The following Bottom Lines have been updated following this week's Senate primaries in Nebraska and Pennslyvania
In 2012, Deb Fischer, then a state legislator, scored an upset in the Republican primary by beating two better-known and battle-tested candidates. She took 41 percent to 36 percent for then-Attorney General Jon Bruning and 19 percent for state Treasurer Don Stenberg. Democrats recruited former U.S. Sen. Bob Kerrey to run, but Kerrey had been living in New York City for much of the previous decade and Republicans were able to portray him as out of touch with voters. Fischer prevailed in the general election, 55 percent to 42 percent.

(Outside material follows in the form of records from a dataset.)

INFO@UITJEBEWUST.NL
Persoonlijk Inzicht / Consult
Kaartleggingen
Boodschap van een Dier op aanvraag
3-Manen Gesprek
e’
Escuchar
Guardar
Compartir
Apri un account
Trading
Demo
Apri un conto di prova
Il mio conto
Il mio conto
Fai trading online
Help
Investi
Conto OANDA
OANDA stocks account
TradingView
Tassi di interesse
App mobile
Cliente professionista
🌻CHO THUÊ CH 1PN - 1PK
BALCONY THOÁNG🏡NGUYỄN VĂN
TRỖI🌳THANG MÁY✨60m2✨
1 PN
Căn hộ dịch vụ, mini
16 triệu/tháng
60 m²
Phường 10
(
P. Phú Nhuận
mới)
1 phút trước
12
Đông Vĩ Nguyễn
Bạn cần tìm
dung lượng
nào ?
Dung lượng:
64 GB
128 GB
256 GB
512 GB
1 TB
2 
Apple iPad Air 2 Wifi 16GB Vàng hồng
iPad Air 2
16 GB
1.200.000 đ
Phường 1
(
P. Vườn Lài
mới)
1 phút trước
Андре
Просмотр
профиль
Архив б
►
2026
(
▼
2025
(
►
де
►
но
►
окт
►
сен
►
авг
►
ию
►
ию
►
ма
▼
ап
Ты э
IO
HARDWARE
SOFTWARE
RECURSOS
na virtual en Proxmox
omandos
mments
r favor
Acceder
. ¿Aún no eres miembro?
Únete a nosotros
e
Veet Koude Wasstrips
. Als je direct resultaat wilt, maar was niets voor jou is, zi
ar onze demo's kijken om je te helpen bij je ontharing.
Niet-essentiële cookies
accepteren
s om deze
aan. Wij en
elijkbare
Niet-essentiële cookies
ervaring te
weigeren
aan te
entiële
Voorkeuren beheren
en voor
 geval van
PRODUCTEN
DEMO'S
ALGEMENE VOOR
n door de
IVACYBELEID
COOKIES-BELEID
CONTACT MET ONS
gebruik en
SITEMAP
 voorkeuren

While Fischer has amassed a conservative voting record and doesn’t appear to have made any serious errors in her first term, the only poll released in the race suggests some softness in Fischer’s support; her re-elect and job approval scores were in the mid-30s. GOP strategists contend that their polling shows that Fischer is in a much stronger position. Fischer easily won the GOP primary with 76 percent against four other candidates. Given the poor political environment for Republicans, Democrats are recruiting even in solidly red states. They are enthusiastic about Lincoln City Councilwoman Jane Raybould, who is an executive in the small chain of grocery stores her family started in 1964. She won the Democratic nomination with 64 percent to 20 percent for bakery owner Chris Janicek; two other candidates combined to 16 percent. Nebraska isn’t friendly territory for Democrats, but Raybould is an appealing candidate. It isn’t clear whether she can get real traction here, but it’s worth watching developments. As such, the contest is in the Likely Republican column.
Democratic U.S. Sen. Bob Casey won this seat in 2006, a very good year for his party nationally, with 59 percent of the vote. In 2012, Casey was re-elected to a second term with 54 percent, outperforming President Barack Obama by two points. That year, GOP nominee Tom Smith, a political novice and former coal company executive, spent enough personal money to make the race interesting, but never got close enough to pose a real threat to Casey. Republicans are on a high after carrying the state in the 2016 presidential contest and seeing U.S. Sen. Pat Toomey win a second term, but giving Casey a competitive race won’t be easy. U.S. Rep. Lou Barletta, who had his party’s endorsement, won the primary with 63 percent to 37 percent for state Rep. Jim Christiana. He has represented the Harrisburg/suburban Wilkes-Barre-based 11th congressional district since 2010. Barletta has been the target of criticism from GOP leaders and activists in the state who question whether he can raise the kind of money and run the effective campaign necessary to give Casey a competitive race. As such, the onus is entirely on Barletta to make this a competitive contest. It is in the Likely Democrat column.